Task goal. Transcribe the lines below verbatim, skipping the images.

(Extracted records)

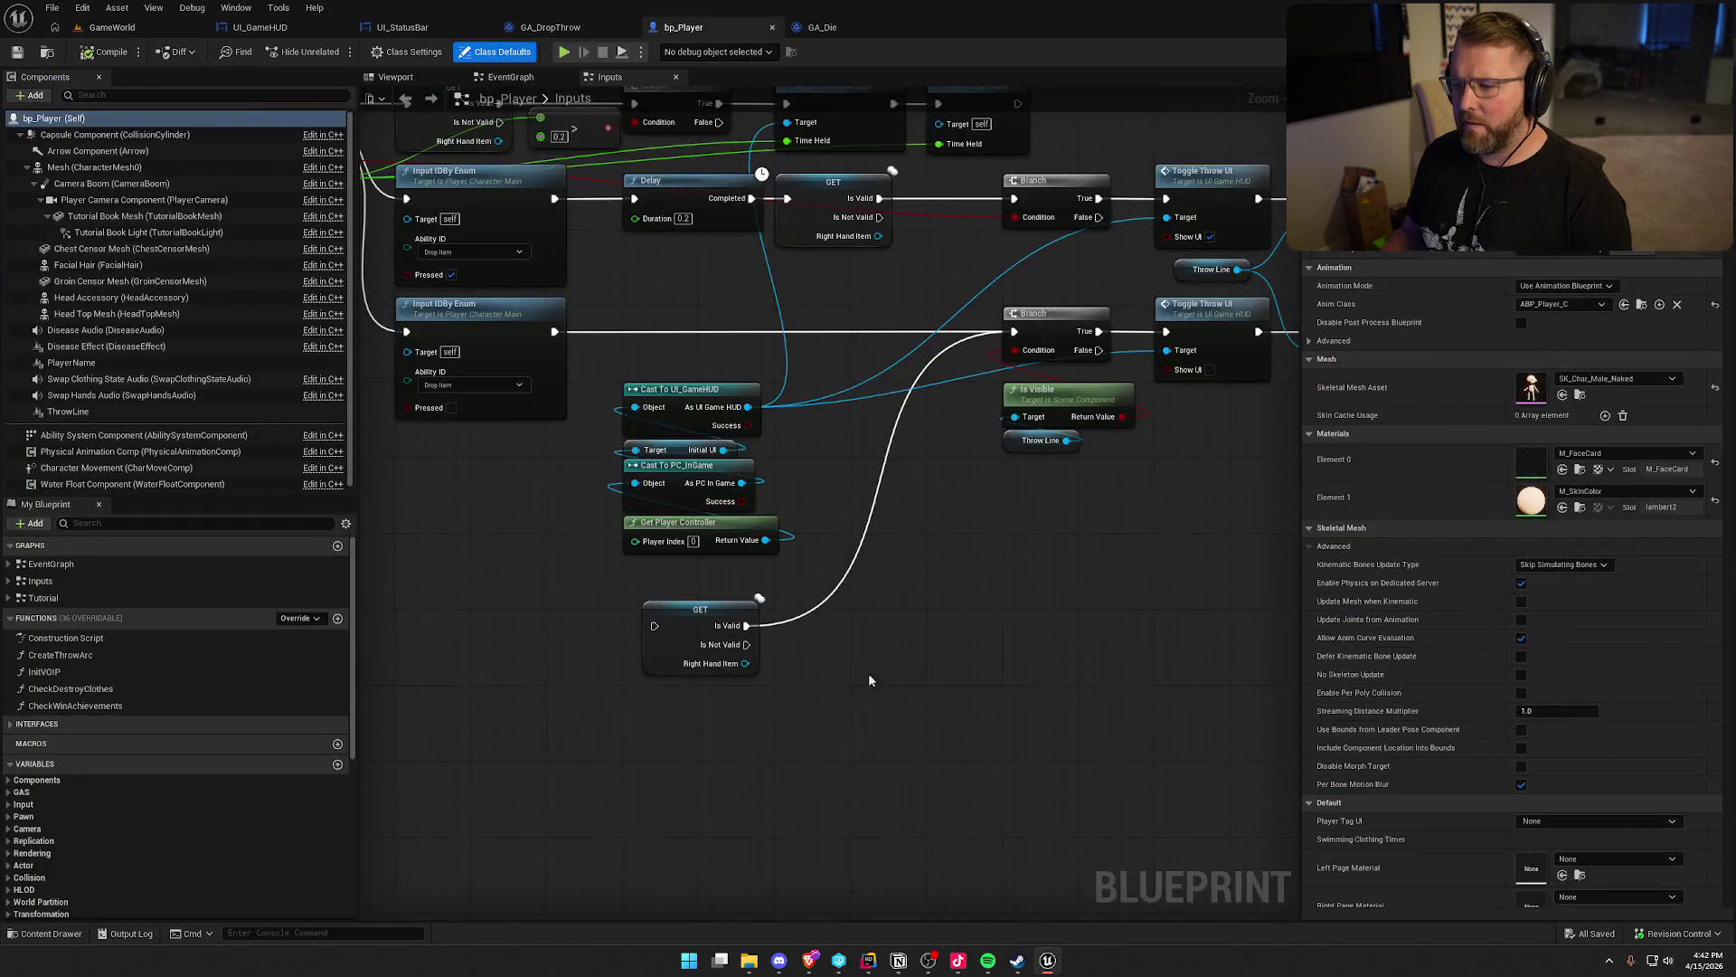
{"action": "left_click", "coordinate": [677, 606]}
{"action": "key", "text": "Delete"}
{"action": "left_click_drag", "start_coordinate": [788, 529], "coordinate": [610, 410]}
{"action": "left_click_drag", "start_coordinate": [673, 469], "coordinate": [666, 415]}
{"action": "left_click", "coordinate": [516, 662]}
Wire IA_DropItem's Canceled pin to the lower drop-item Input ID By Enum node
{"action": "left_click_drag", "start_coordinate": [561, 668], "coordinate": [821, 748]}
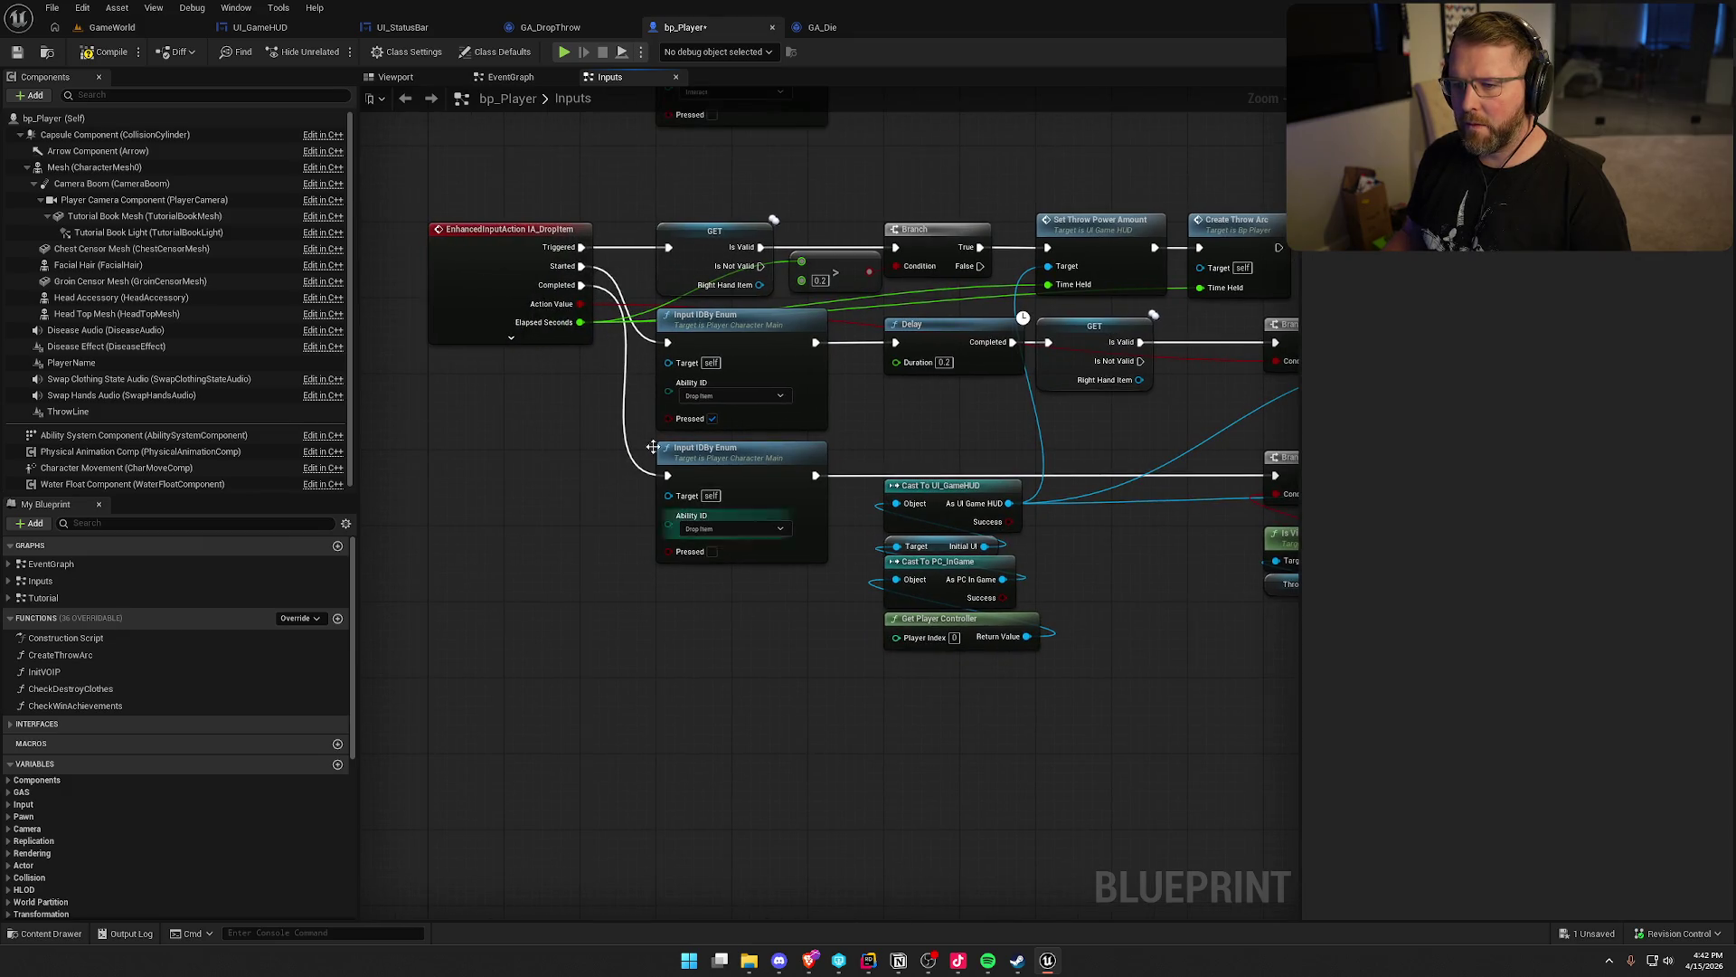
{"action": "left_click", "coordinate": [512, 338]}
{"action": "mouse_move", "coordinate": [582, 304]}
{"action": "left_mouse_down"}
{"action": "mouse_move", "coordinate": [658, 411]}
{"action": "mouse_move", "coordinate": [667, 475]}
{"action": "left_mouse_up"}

(End Extracted records)

Reply to the task.
{"action": "left_click", "coordinate": [677, 606]}
{"action": "key", "text": "Delete"}
{"action": "left_click_drag", "start_coordinate": [788, 529], "coordinate": [610, 410]}
{"action": "left_click_drag", "start_coordinate": [673, 469], "coordinate": [666, 415]}
{"action": "left_click", "coordinate": [516, 662]}
Wire IA_DropItem's Canceled pin to the lower drop-item Input ID By Enum node
{"action": "left_click_drag", "start_coordinate": [561, 668], "coordinate": [821, 748]}
{"action": "left_click", "coordinate": [512, 338]}
{"action": "mouse_move", "coordinate": [582, 304]}
{"action": "left_mouse_down"}
{"action": "mouse_move", "coordinate": [658, 411]}
{"action": "mouse_move", "coordinate": [667, 475]}
{"action": "left_mouse_up"}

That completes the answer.